Court File and Parties
COURT FILE NO.: CV-18-603484
DATE: 20201130
SUPERIOR COURT OF JUSTICE - ONTARIO
RE: ANNE WOODS, Plaintiff
-and-
ABBAS PETER JAHANGIRI, VICTOR SRADJOV, SEEMA PODDAR, JOHN DOE, JANE DOE and DOE CORPORATIONS, Defendants
BEFORE: Sanfilippo, J.
COUNSEL: Norman Groot, lawyer for the Plaintiff
Robert Kligerman, as agent for the self-represented Defendant, Abbas Peter Jahangiri
No one appearing for the Defendant Seema Poddar (not served) and Victor Sradjov (noted in default)
HEARD: November 30, 2020
ENDORSEMENT
Overview
[1] The Plaintiff, Anne Woods, brought this Motion today against the Defendant Abbas Peter Jahangiri (the “Responding Defendant”), without notice, for broad injunctive relief, primarily in the nature of a Mareva injunction.
[2] I addressed first the issue of notice as the Plaintiff had not served the Responding Defendant. The Plaintiff initiated this action over two years ago, on August 16, 2018, claiming damages against Mr. Jahangiri in the amount of $327,000 based on alleged fraud, breach of trust, breach of fiduciary duty, conversion, conspiracy, unjust enrichment and breach of contract. She also claimed liquidated, special, punitive, aggravated and exemplary damages. I will not address the relief that the Plaintiff seeks against Victor Sradjov and Seema Poddar because it is not material to this Motion.
[3] Mr. Jahangiri defended this action by statement of defence delivered on September 29, 2018 and continues in his defence of the claims advanced by Ms. Wood. He delivered his Affidavit of Documents, sworn September 13, 2019, and was examined for discovery by the Plaintiff on November 11, 2019. He is currently self-represented but has at times been represented in this Action by counsel.

> **GIVEN DATA**:
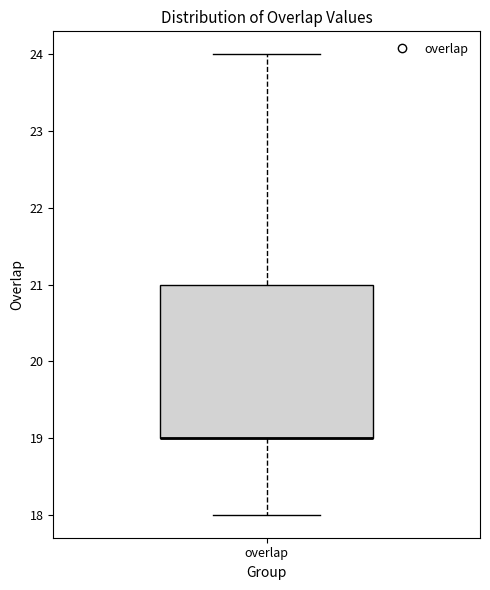

Where is the upper edge of the box for overlap on the y-axis? The values are not printed on the chart, so give them approximately, as read against the axis.

21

> **USING THE INFORMATION**:
1) In the court endorsement, why did the judge take up the issue of notice first?
2) According to the court endorsement, how much in damages did the Plaintiff claim against Mr. Jahangiri?

> **ANSWERS PER TASK**:
1) The judge addressed notice first because the Plaintiff had not served the Responding Defendant, Abbas Peter Jahangiri, and had brought the Motion against him without notice.

2) She claimed $327,000.